2020 2021 2022 2023 2024 2025 2026
Totaal uitgaven 3.002 3.164 4.814 2.714 1.064 764 764
Artikel 21 Land- en tuinbouw 0 350 450 0 0 0 0
Opdrachten Rijk Incidenteel 0 350 450 0 0 0 0
Artikel 22 Natuur, visserij en gebiedsgericht werken1 3.002 2.814 4.364 2.714 1.064 764 764
Opdrachten Rijk Structureel 2.629 2.814 4.364 2.714 1.064 764 764
Bijdrage aan medeoverheden Rijk Incidenteel 373 0 0 0 0 0 0
  1. Dit was voorheen artikel 12 Natuur en biodiversiteit.

Artikel 21 Land- en tuinbouw

Opdrachten - Veterinaire diensten Bonaire, Sint Eustatius, Saba (LNV)

Anders dan in Europees Nederland zijn slachthuizen in Caribisch Nederland eigendom van de overheid en vallen daarmee onder hun directe verantwoordelijkheid. Er is daardoor onvoldoende kwantiteit aan slachtvee om een slachthuis privaat rendabel tegen redelijke tarieven te beheren en de voedselveiligheid te borgen.
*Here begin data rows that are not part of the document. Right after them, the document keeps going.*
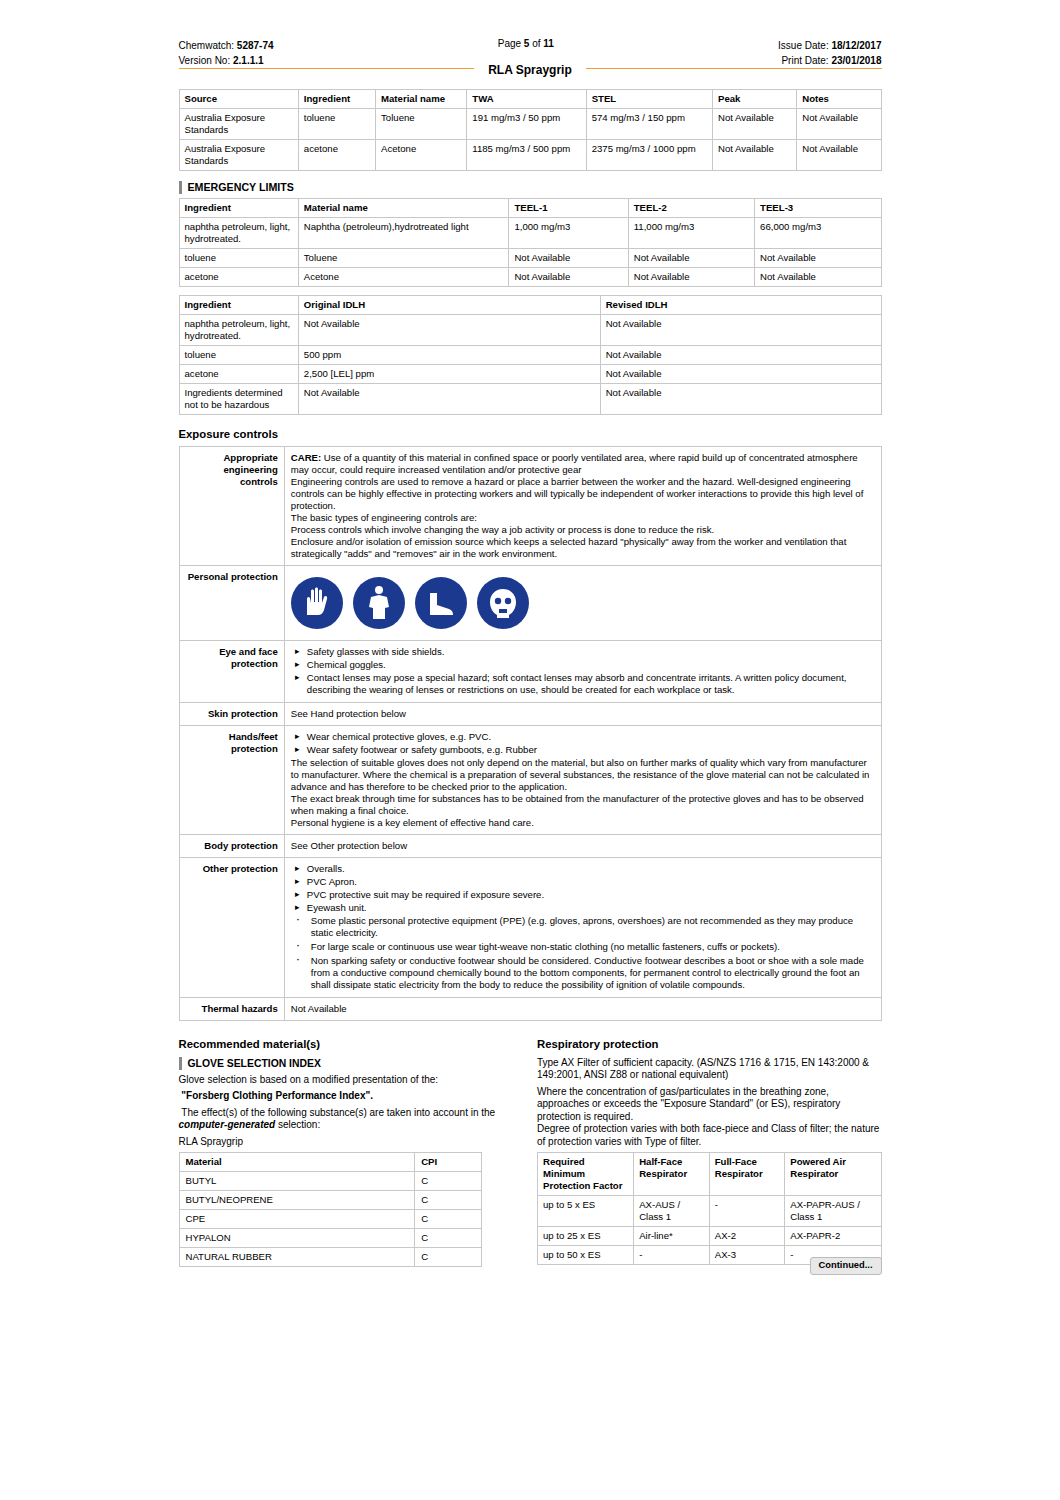Chemwatch: 5287-74
Version No: 2.1.1.1
Page 5 of 11
Issue Date: 18/12/2017
Print Date: 23/01/2018
RLA Spraygrip
| Source | Ingredient | Material name | TWA | STEL | Peak | Notes |
| --- | --- | --- | --- | --- | --- | --- |
| Australia Exposure Standards | toluene | Toluene | 191 mg/m3 / 50 ppm | 574 mg/m3 / 150 ppm | Not Available | Not Available |
| Australia Exposure Standards | acetone | Acetone | 1185 mg/m3 / 500 ppm | 2375 mg/m3 / 1000 ppm | Not Available | Not Available |
EMERGENCY LIMITS
| Ingredient | Material name | TEEL-1 | TEEL-2 | TEEL-3 |
| --- | --- | --- | --- | --- |
| naphtha petroleum, light, hydrotreated. | Naphtha (petroleum),hydrotreated light | 1,000 mg/m3 | 11,000 mg/m3 | 66,000 mg/m3 |
| toluene | Toluene | Not Available | Not Available | Not Available |
| acetone | Acetone | Not Available | Not Available | Not Available |
| Ingredient | Original IDLH | Revised IDLH |
| --- | --- | --- |
| naphtha petroleum, light, hydrotreated. | Not Available | Not Available |
| toluene | 500 ppm | Not Available |
| acetone | 2,500 [LEL] ppm | Not Available |
| Ingredients determined not to be hazardous | Not Available | Not Available |
Exposure controls
| Appropriate engineering controls | CARE: Use of a quantity of this material in confined space or poorly ventilated area, where rapid build up of concentrated atmosphere may occur, could require increased ventilation and/or protective gear Engineering controls are used to remove a hazard or place a barrier between the worker and the hazard. Well-designed engineering controls can be highly effective in protecting workers and will typically be independent of worker interactions to provide this high level of protection. The basic types of engineering controls are: Process controls which involve changing the way a job activity or process is done to reduce the risk. Enclosure and/or isolation of emission source which keeps a selected hazard "physically" away from the worker and ventilation that strategically "adds" and "removes" air in the work environment. |
| Personal protection | |
| Eye and face protection | Safety glasses with side shields. Chemical goggles. Contact lenses may pose a special hazard; soft contact lenses may absorb and concentrate irritants. A written policy document, describing the wearing of lenses or restrictions on use, should be created for each workplace or task. |
| Skin protection | See Hand protection below |
| Hands/feet protection | Wear chemical protective gloves, e.g. PVC. Wear safety footwear or safety gumboots, e.g. Rubber The selection of suitable gloves does not only depend on the material, but also on further marks of quality which vary from manufacturer to manufacturer. Where the chemical is a preparation of several substances, the resistance of the glove material can not be calculated in advance and has therefore to be checked prior to the application. The exact break through time for substances has to be obtained from the manufacturer of the protective gloves and has to be observed when making a final choice. Personal hygiene is a key element of effective hand care. |
| Body protection | See Other protection below |
| Other protection | Overalls. PVC Apron. PVC protective suit may be required if exposure severe. Eyewash unit. Some plastic personal protective equipment (PPE) (e.g. gloves, aprons, overshoes) are not recommended as they may produce static electricity. For large scale or continuous use wear tight-weave non-static clothing (no metallic fasteners, cuffs or pockets). Non sparking safety or conductive footwear should be considered. Conductive footwear describes a boot or shoe with a sole made from a conductive compound chemically bound to the bottom components, for permanent control to electrically ground the foot an shall dissipate static electricity from the body to reduce the possibility of ignition of volatile compounds. |
| Thermal hazards | Not Available |
Recommended material(s)
GLOVE SELECTION INDEX
Glove selection is based on a modified presentation of the:
"Forsberg Clothing Performance Index".
The effect(s) of the following substance(s) are taken into account in the computer-generated selection:
RLA Spraygrip
| Material | CPI |
| --- | --- |
| BUTYL | C |
| BUTYL/NEOPRENE | C |
| CPE | C |
| HYPALON | C |
| NATURAL RUBBER | C |
Respiratory protection
Type AX Filter of sufficient capacity. (AS/NZS 1716 & 1715, EN 143:2000 & 149:2001, ANSI Z88 or national equivalent)
Where the concentration of gas/particulates in the breathing zone, approaches or exceeds the "Exposure Standard" (or ES), respiratory protection is required.
Degree of protection varies with both face-piece and Class of filter; the nature of protection varies with Type of filter.
| Required Minimum Protection Factor | Half-Face Respirator | Full-Face Respirator | Powered Air Respirator |
| --- | --- | --- | --- |
| up to 5 x ES | AX-AUS / Class 1 | - | AX-PAPR-AUS / Class 1 |
| up to 25 x ES | Air-line* | AX-2 | AX-PAPR-2 |
| up to 50 x ES | - | AX-3 | - |
Continued...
Op Bonaire zijn sinds een aantal jaar LNV, de NVWA en het openbaar lichaam Bonaire bezig met het opzetten van een veterinaire dienst en de renovatie van het slachthuis. Dit is nodig omdat er zonder veterinaire dienst grote risico’s zijn op het gebied van voedselveiligheid, volksgezondheid en het dierenwelzijn. Om het slachthuis op Bonaire aan de Europese richtlijnen te kunnen laten voldoen zijn extra middelen nodig die via dit bestedingsplan worden aangevraagd. Op Sint Eustatius en Saba heeft de NVWA op verzoek van LNV een audit uitgevoerd van de vleesketen voedselveiligheid. Middels dit project worden de aanbevelingen van deze inventarisatie uitgevoerd, namelijk het opzetten en versterken van de veterinaire diensten op Sint Eustatius en Saba ten behoeve van waarborging van de voedselveiligheid, veterinaire volksgezondheid, dierenwelzijn en diergezondheid.

Artikel 22 Natuur, Visserij en gebiedsgericht werken

Opdrachten - Natuur- en milieubeleidsplan 2020–2030

Voor het opdrachtenbudget ‘Caribisch Nederland’ is € 4,4 mln. geraamd. In samenwerking met de ministeries van IenW en BZK wordt uitvoering gegeven aan het Natuur- en milieubeleidsplan 2020–2030 (Kamerstuk 33 576, nr. 190). Het plan bevat op verzoek van de Tweede Kamer (Kamerstuk 33 576, nr. 47) een koraalherstelplan. Het is het kader en geeft de uitvoeringsdoelstellingen voor de uitvoeringsagenda’s van de openbare lichamen die in tweede helft van 2021 worden vastgesteld. Voor het koraalherstelplan is in 2022 € 3,3 mln. gereserveerd.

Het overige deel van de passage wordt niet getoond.